La Voglia occupies one of Nice's most enviable positions: at the junction of rue Saint-François de Paule and the approach to Cours Saleya, just steps from the sea and a short walk from the Old Town's principal artery. The terrace looks out over one of the Riviera's great public squares. The cooking is Italian — 100 per cent Italian, as the restaurant's own language insists — and the ambition is appropriate to the setting: generous, reliable, cheerful, and entirely without pretension.
This is a family restaurant in the truest sense. The menu runs to fresh pasta, pizza, focaccia, gnocchi with aubergine, spaghetti with seafood, calamari done in the Ligurian style, and a tiramisù that earns its place at the end of the meal. Portions are described by regulars as very generous, which is an accurate summary of both the quantities and the spirit in which they are delivered. The kitchen is not attempting to redefine Italian cuisine or to introduce the Riviera to novel techniques — it is attempting to produce honest Italian food in a lovely setting at a price that feels generous rather than calculating.
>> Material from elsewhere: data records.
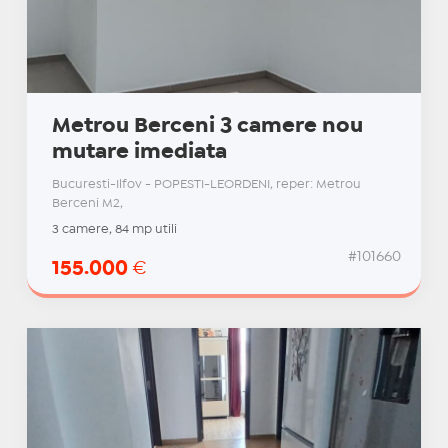
Metrou Berceni 3 camere nou
mutare imediata
Bucuresti-Ilfov - POPESTI-LEORDENI, reper: Metrou
Berceni M2,
3 camere, 84 mp utili
#101660
155.000
€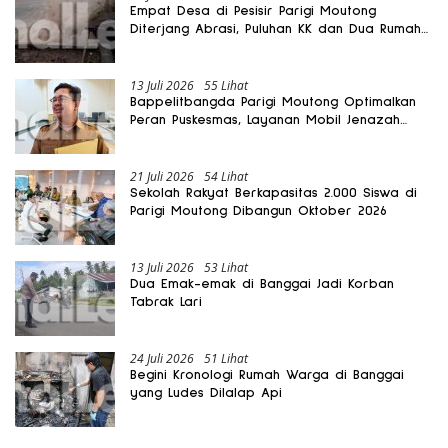
Empat Desa di Pesisir Parigi Moutong
Diterjang Abrasi, Puluhan KK dan Dua Rumah
Rusak
13 Juli 2026
55 Lihat
Bappelitbangda Parigi Moutong Optimalkan
Peran Puskesmas, Layanan Mobil Jenazah
Gratis Harus Dirasakan Masyarakat
21 Juli 2026
54 Lihat
Sekolah Rakyat Berkapasitas 2.000 Siswa di
Parigi Moutong Dibangun Oktober 2026
13 Juli 2026
53 Lihat
Dua Emak-emak di Banggai Jadi Korban
Tabrak Lari
24 Juli 2026
51 Lihat
Begini Kronologi Rumah Warga di Banggai
yang Ludes Dilalap Api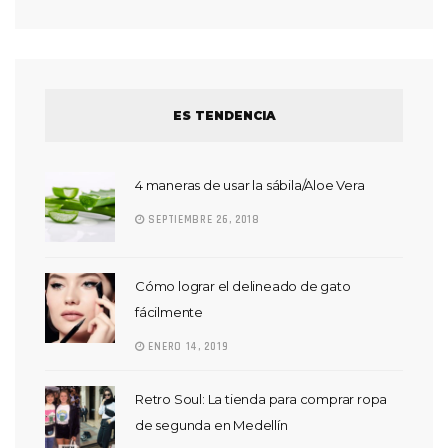
ES TENDENCIA
4 maneras de usar la sábila/Aloe Vera
SEPTIEMBRE 26, 2018
Cómo lograr el delineado de gato
fácilmente
ENERO 14, 2019
Retro Soul: La tienda para comprar ropa
de segunda en Medellín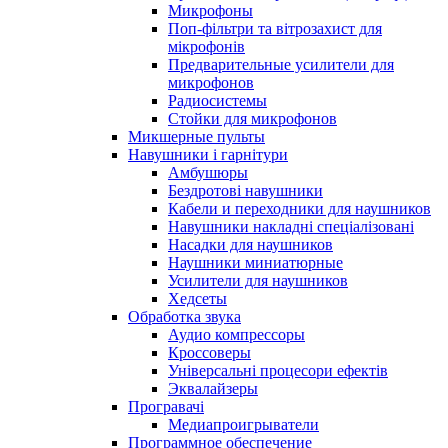
Микрофоны
Поп-фільтри та вітрозахист для
мікрофонів
Предварительные усилители для
микрофонов
Радиосистемы
Стойки для микрофонов
Микшерные пульты
Навушники і гарнітури
Амбушюры
Бездротові навушники
Кабели и переходники для наушников
Навушники накладні спеціалізовані
Насадки для наушников
Наушники миниатюрные
Усилители для наушников
Хедсеты
Обработка звука
Аудио компрессоры
Кроссоверы
Універсальні процесори ефектів
Эквалайзеры
Програвачі
Медиапроигрыватели
Программное обеспечение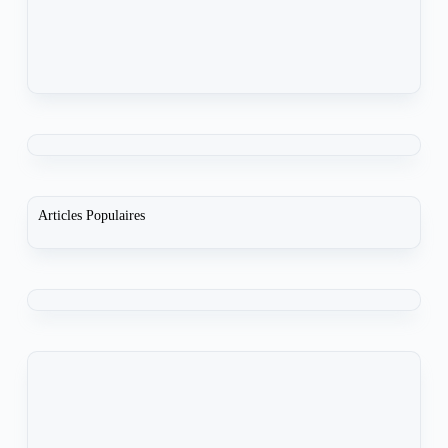
Articles Populaires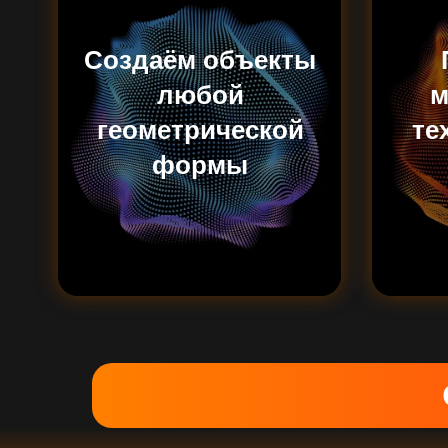
Создаём объекты
любой
м
геометрической
те
формы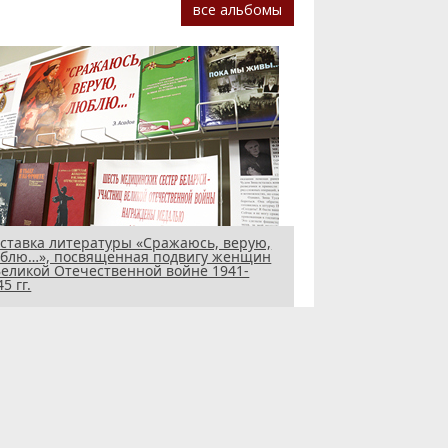
все альбомы
ставка литературы «Сражаюсь, верую,
блю…», посвященная подвигу женщин
Великой Отечественной войне 1941-
5 гг.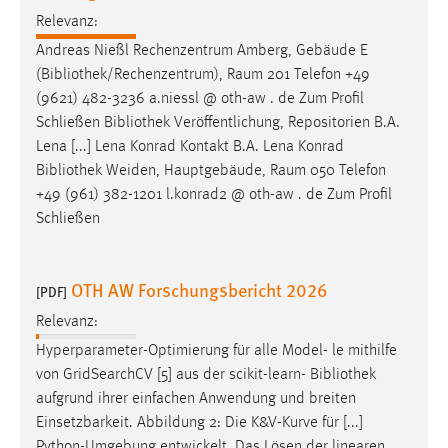
Zweck:
Relevanz:
Dieser Cookie ist notwendig um sich an der Website
Andreas Nießl Rechenzentrum Amberg, Gebäude E
einloggen zu können.
(
Bibliothek
/Rechenzentrum), Raum 201 Telefon +49
Cookie Laufzeit:
(9621) 482-3236 a.niessl @ oth-aw . de Zum Profil
24 Stunden
Schließen
Bibliothek
Veröffentlichung, Repositorien B.A.
Lena [...] Lena Konrad Kontakt B.A. Lena Konrad
Bibliothek
Weiden, Hauptgebäude, Raum 050 Telefon
+49 (961) 382-1201 l.konrad2 @ oth-aw . de Zum Profil
STATISTIK
Schließen
Statistik Cookies erfassen Informationen anonym.
Diese Informationen helfen uns zu verstehen, wie
unsere Besucher unsere Website nutzen.
OTH AW Forschungsbericht 2026
[PDF]
Relevanz:
Matomo
Hyperparameter-Optimierung für alle Model- le mithilfe
Name:
von GridSearchCV [5] aus der scikit-learn-
Bibliothek
_pk_ref, _pk_cvar, _pk_id, _pk_ses
aufgrund ihrer einfachen Anwendung und breiten
Einsetzbarkeit. Abbildung 2: Die K&V-Kurve für [...]
Zweck:
Zugriffsstatistik
Python-Umgebung entwickelt. Das Lösen der linearen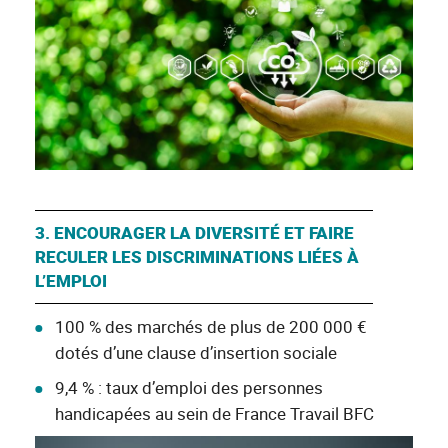
3. ENCOURAGER LA DIVERSITÉ ET FAIRE
RECULER LES DISCRIMINATIONS LIÉES À
L’EMPLOI
100 % des marchés de plus de 200 000 €
dotés d’une clause d’insertion sociale
9,4 % : taux d’emploi des personnes
handicapées au sein de France Travail BFC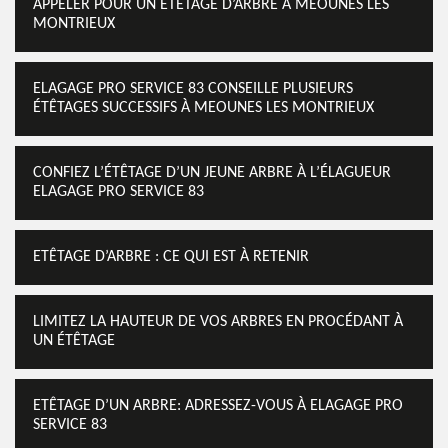
APPELER POUR UN ÉTÊTAGE D’ARBRE À MEOUNES LES
MONTRIEUX
ELAGAGE PRO SERVICE 83 CONSEILLE PLUSIEURS
ÉTÊTAGES SUCCESSIFS À MEOUNES LES MONTRIEUX
CONFIEZ L’ÉTÊTAGE D’UN JEUNE ARBRE À L’ÉLAGUEUR
ELAGAGE PRO SERVICE 83
ETÊTAGE D’ARBRE : CE QUI EST À RETENIR
LIMITEZ LA HAUTEUR DE VOS ARBRES EN PROCÉDANT À
UN ÉTÊTAGE
ETÊTAGE D’UN ARBRE: ADRESSEZ-VOUS À ELAGAGE PRO
SERVICE 83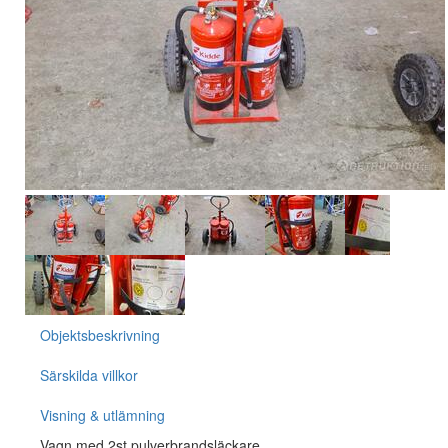
Objektsbeskrivning
Särskilda villkor
Visning & utlämning
Vagn med 2st pulverbrandsläckare.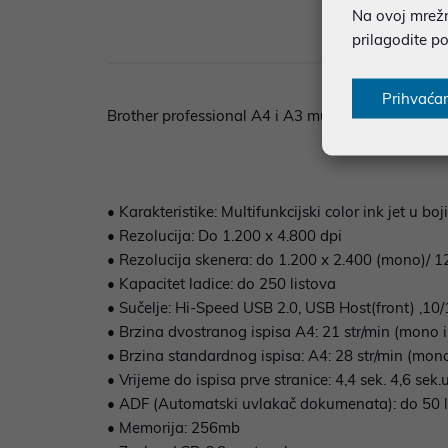
Na ovoj mrežno
Opi
prilagodite p
Prihvaća
Brother professional A4 i A3 multifunkcijski tintn
• Karakteristike: Multifunkcijski color ink jet u boji
• Rezolucija: Do 1.200 x 4.800 dpi
• Rezolucija skenera: do 1.200 x 2.400 (mono)/
• Kapacitet ladice: do 250 listova
• Sučelje: Hi-Speed USB 2.0, USB Host(front) ,10
• Brzina dvostranog ispisa A4: 21 str/min (mono i 
• Brzina standardnog ispisa: A4: 28 str/min (mono 
• Vrijeme do ispisa prve stranice: 4,4 sek. 4,6 sek.u
• ADF (Automatski uvlakač dokumenata): do 50 l
• Memorija: 256mb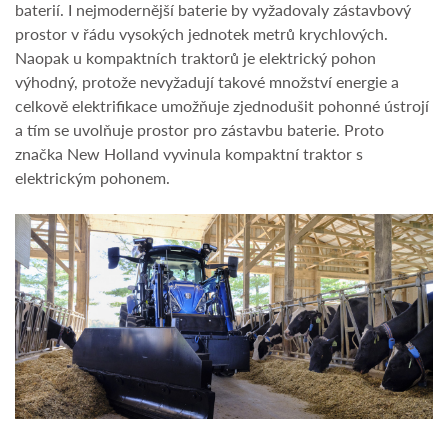
baterií. I nejmodernější baterie by vyžadovaly zástavbový
prostor v řádu vysokých jednotek metrů krychlových.
Naopak u kompaktních traktorů je elektrický pohon
výhodný, protože nevyžadují takové množství energie a
celkově elektrifikace umožňuje zjednodušit pohonné ústrojí
a tím se uvolňuje prostor pro zástavbu baterie. Proto
značka New Holland vyvinula kompaktní traktor s
elektrickým pohonem.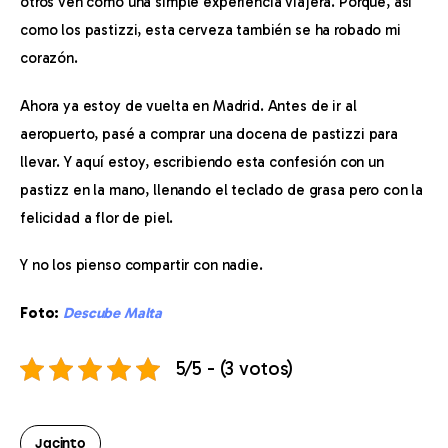
otros ven como una simple experiencia viajera. Porque, así 
como los pastizzi, esta cerveza también se ha robado mi 
corazón.
Ahora ya estoy de vuelta en Madrid. Antes de ir al 
aeropuerto, pasé a comprar una docena de pastizzi para 
llevar. Y aquí estoy, escribiendo esta confesión con un 
pastizz en la mano, llenando el teclado de grasa pero con la 
felicidad a flor de piel.
Y no los pienso compartir con nadie.
Foto: 
Descube Malta
5/5 - (3 votos)
Jacinto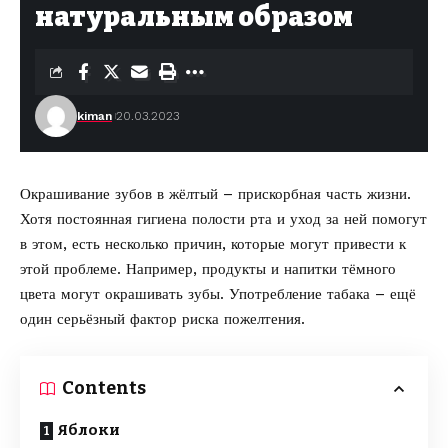
натуральным образом
kiman
20.03.2023
Окрашивание зубов в жёлтый – прискорбная часть жизни.
Хотя постоянная гигиена полости рта и уход за ней помогут
в этом, есть несколько причин, которые могут привести к
этой проблеме. Например, продукты и напитки тёмного
цвета могут окрашивать зубы. Употребление табака – ещё
один серьёзный фактор риска пожелтения.
Contents
Яблоки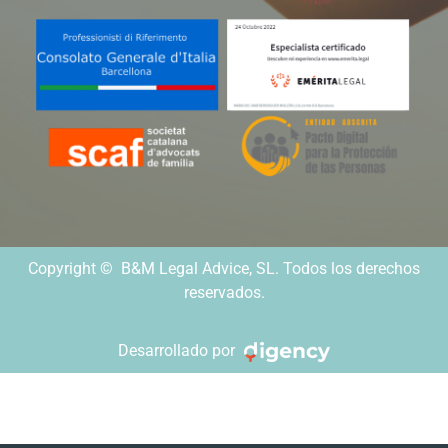
Copyright © B&M Legal Advice, SL. Todos los derechos
reservados.
Desarrollado por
La Voglia does not take reservations. This policy creates the queue that functions, in Nice's dining ecosystem, as a reliable signal: a restaurant that is full every evening by eight, that turns over tables with cheerful efficiency, and that has no need of the reservation system's artificial demand management is a restaurant that has earned its clientele through consistency rather than marketing. Arrive early — before seven if you want the terrace — or accept that you will wait and that the wait will be worth it.
The wine list is affordable and appropriately Italian, running to uncomplicated house options by the carafe and a short selection of bottles from the peninsula and Provence. The bill arrives at a level that makes generosity easy: roughly €30–40 per head with a glass or two of wine.